# Lings From the Beach



## jeffww (May 12, 2015)

Anyone ever catch lings from the beach before? I wanted to give it a shot. My plan is to fish a small 6" live sand trout off the bottom cast as far as I can by wading with my 10' spinning outfit and hope a ling finds it before a shark or ray. I think I can just barely make it beyond the breakers using this method using a 2-3oz weight. 

Anyone know of a better tactic? Would some type of float work better? Maybe a gatorade bottle float to keep the bait off the bottom.


----------



## jimj100 (Dec 1, 2012)

caught one off a live mullet before, just like you describe.
One. 999/1000, a shark, drum, red, hard heard, gafftop, stingray, or something else picks it up. but hey, it's all good, right?


----------



## matagordamudskipper (Feb 18, 2006)

It can be done from the beach but a much better shot traveling a short distance offshore. Have a good gaff, a solid bat (mines the handle of an aluminum bat filled with lead), strong grip, and good timing or you will be in for a rodeo.


----------



## sharkchum (Feb 10, 2012)

I've never caught one from the beach, but a few years ago my buddy did on cut mullet between the first and second bars, but it was only about 24" long.


----------



## jeffww (May 12, 2015)

So it seems like it's going to come down to luck then? Would fishing in the upper parts of the water column using a float be a little more effective?


----------



## jeffww (May 12, 2015)

Here's a rig that I'm thinking of trying. Need to find a place with swiveled sleeves. The purpose is to keep the bait stationary against the current and winds while keeping it in the top 1-3' of water. My main concern is how much drag there will be when casting it. Next time I go, I'll give it a shot.


----------



## troutalex33 (Aug 21, 2012)

*Ling on the beach is possible ...*

I actually caught one about 10 years ago wading in the beach at 8 mile rd beach access . Water was flat and green and actually had only caught 3 keeper specks when my silver chrome spook got inhaledby a 34 inch "Ding a ling " .Now have you I thought the whole time it was a shark and you can only imagine how I felt when it crossed in front of me 2 ft from my hip . Then my heart began to thump and I started to chase him in the surf instead of fighting him . I was almost spooled 3 times until finally grabbed him . A once in a lifetime moment but it is possible to catch ling from the beach but I do have to believe that conditions have to be right but it is possible . Good Luck my brother they will be there that is the beauty of SALTWATER fishing .

◆ Data rows ◆
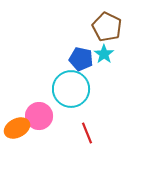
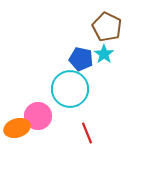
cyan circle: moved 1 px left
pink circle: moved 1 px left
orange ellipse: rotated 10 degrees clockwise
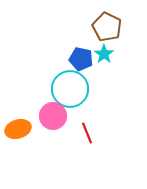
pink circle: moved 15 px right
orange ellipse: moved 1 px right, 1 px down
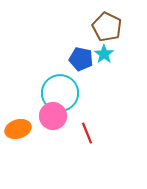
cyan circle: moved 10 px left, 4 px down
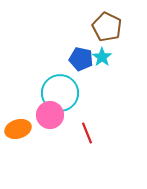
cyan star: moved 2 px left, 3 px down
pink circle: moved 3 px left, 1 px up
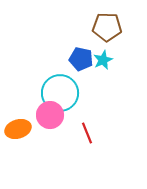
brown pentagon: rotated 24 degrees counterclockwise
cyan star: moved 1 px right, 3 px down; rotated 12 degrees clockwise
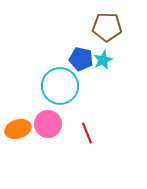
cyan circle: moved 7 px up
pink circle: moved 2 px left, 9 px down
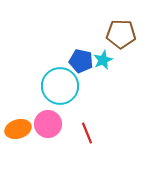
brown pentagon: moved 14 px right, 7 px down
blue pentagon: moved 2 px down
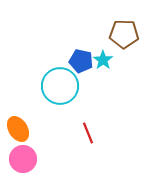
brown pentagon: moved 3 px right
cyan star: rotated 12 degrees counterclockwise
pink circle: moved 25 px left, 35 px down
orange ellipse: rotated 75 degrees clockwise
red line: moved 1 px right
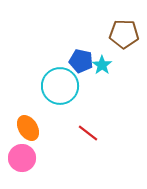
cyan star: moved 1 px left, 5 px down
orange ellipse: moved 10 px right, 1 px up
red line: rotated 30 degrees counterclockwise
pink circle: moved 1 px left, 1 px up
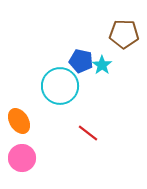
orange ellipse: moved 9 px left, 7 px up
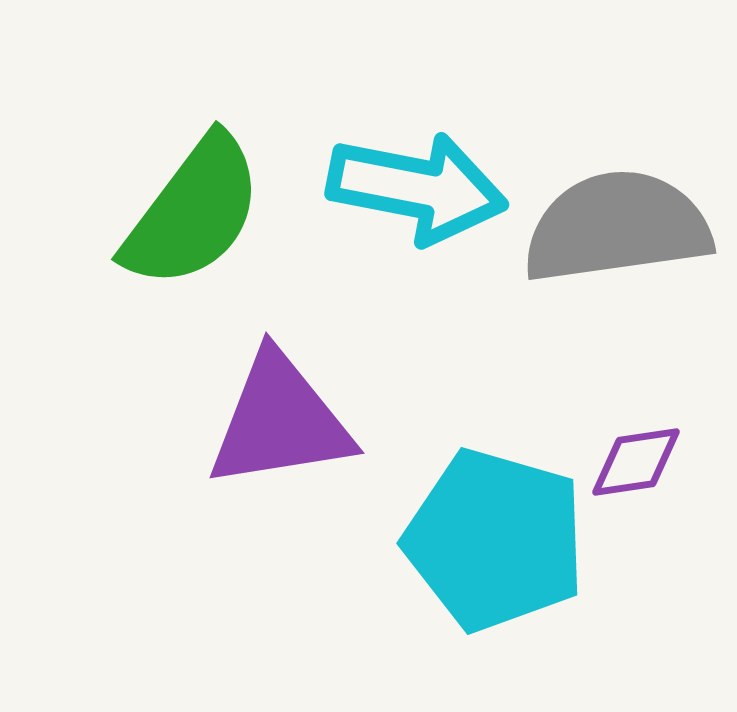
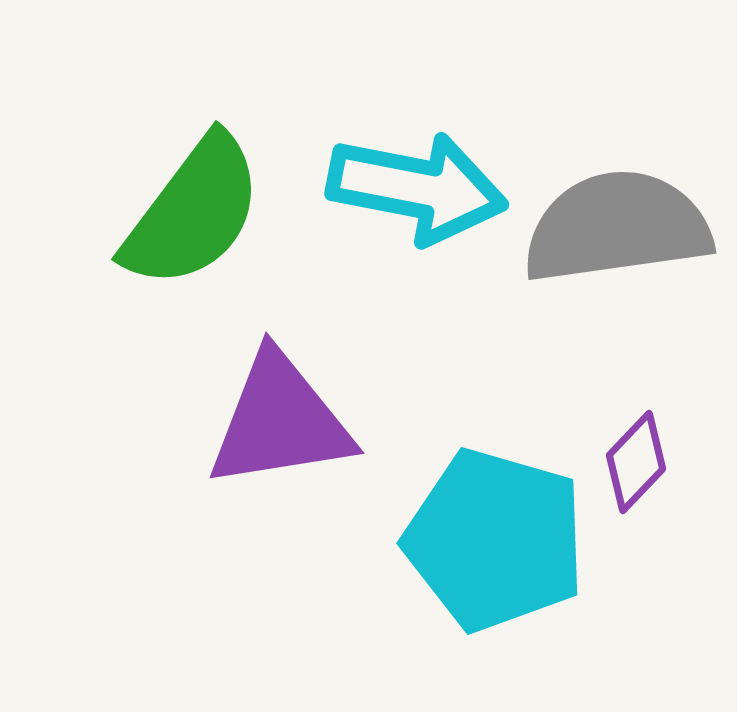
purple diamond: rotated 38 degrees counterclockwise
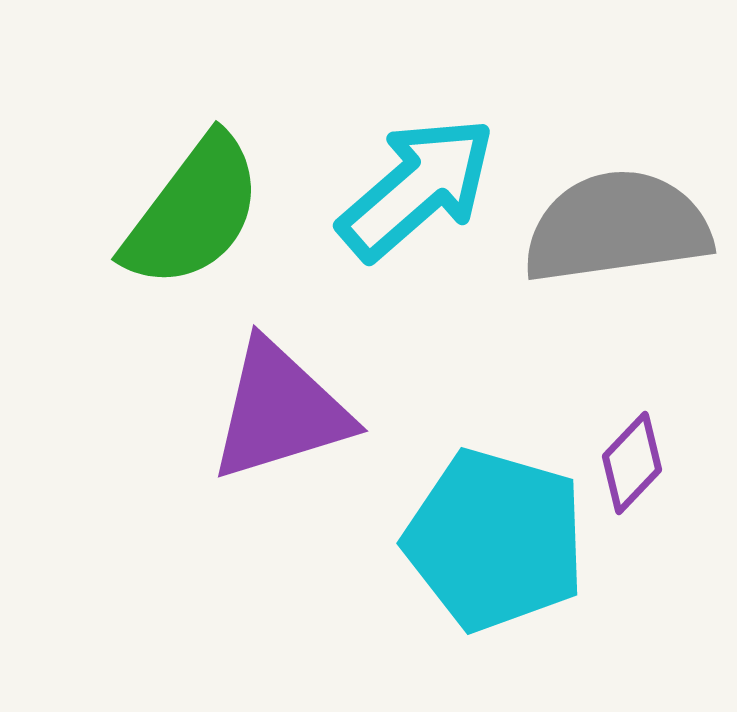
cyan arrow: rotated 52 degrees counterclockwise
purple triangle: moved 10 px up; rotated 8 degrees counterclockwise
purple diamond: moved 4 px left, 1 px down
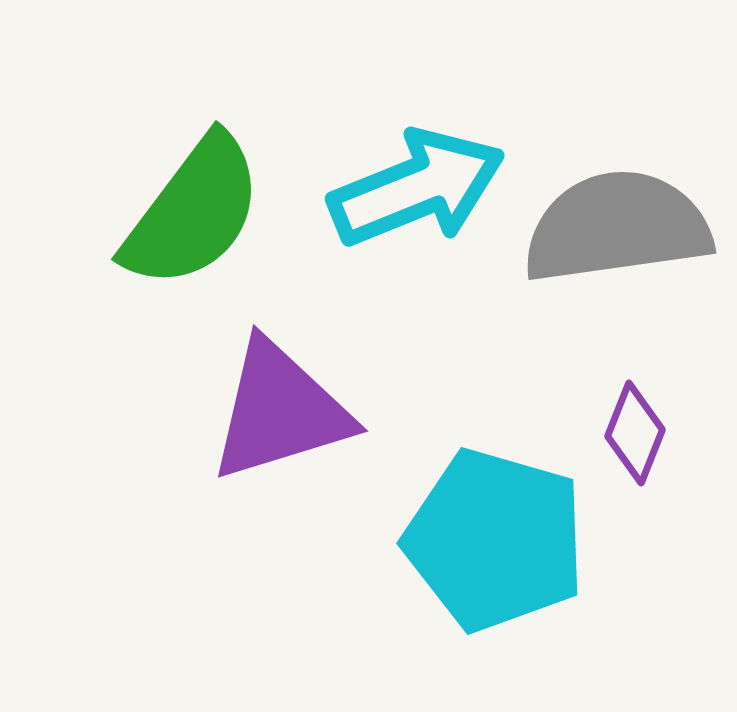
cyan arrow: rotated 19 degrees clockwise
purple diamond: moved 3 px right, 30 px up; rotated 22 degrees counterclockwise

◆ Requests ◆
- 1) Please explain in one to three sentences what jeffww's planned rig in the beach ling thread is meant to do.
- 2) Carry the beach ling thread on from its last post.

◆ Solved problems ◆
- 1) The rig is meant to hold the bait stationary against the current and winds while keeping it in the top 1-3' of the water. This follows his question about whether a float in the upper water column would work better than a live sand trout fished off the bottom, where he hoped a ling would find it before a shark or ray.

- 2)
----------



## Solodaddio (Mar 22, 2014)

jeffww said:


> Here's a rig that I'm thinking of trying. Need to find a place with swiveled sleeves. The purpose is to keep the bait stationary against the current and winds while keeping it in the top 1-3' of water. My main concern is how much drag there will be when casting it. Next time I go, I'll give it a shot.


Cool rig, try it out! Bring some extra lead in case you need to add weight in order to hold it down. On a calm day a 2-3 pyramid will stick once past the third bar. Good luck!


----------



## bjones2571 (May 2, 2007)

I caught one in the mid 30's off the beachfront in my yak a few years ago. Wasn't within casting range, but not too much farther out. Green to the beach and flat calm. Over near the south jetty.


----------



## lukejo45 (Mar 8, 2007)

You can catch them from the jetties in surfside this time of year. Use fresh dead mullet. Or boat out a live horse mullet.


----------



## IrishSharker (Jan 20, 2015)

Not to be a debbie downer but i Don't really see you being able to cast a plastic bottle very far or 3oz pyramid holding in the Texas surf especially with a float pulling it up...


----------



## jimj100 (Dec 1, 2012)

yeah, and sharkchum mentioned he had tried some float type rigs, and they were seaweed magnets. and increase surface area for current to get behind... might work on a super calm, clear day... but how many of those do we ever get? 

BTW, i have also seen ling caught off the texas city dike. pure accident, and again, 1 ling.... millions of drum, reds and catfish.


----------



## jeffww (May 12, 2015)

I've given it consideration. Going to use a spider weight and an inline sliding styrofoam cork beneath the sleeve swivel to push it up. This should make it more castable, stable in the surf and with a lower profile. I also need to put a bead and bobber stop so that the float will suspend near the anchor and not where the line enters the water. This might also cut down on the seaweed. Need a bobber stop below the float as well to keep the leader from getting tangled in the spider weight's prongs. 

It will take some trial and error to see how deep the water just barely past the 3rd bar is. Around 6-10ft? 

I know that it's a long shot but it's fun just trying new things.


----------



## sharkchum (Feb 10, 2012)

jeffww said:


> I've given it consideration. Going to use a spider weight and an inline sliding styrofoam cork beneath the sleeve swivel to push it up. This should make it more castable, stable in the surf and with a lower profile. I also need to put a bead and bobber stop so that the float will suspend near the anchor and not where the line enters the water. This might also cut down on the seaweed. Need a bobber stop below the float as well to keep the leader from getting tangled in the spider weight's prongs.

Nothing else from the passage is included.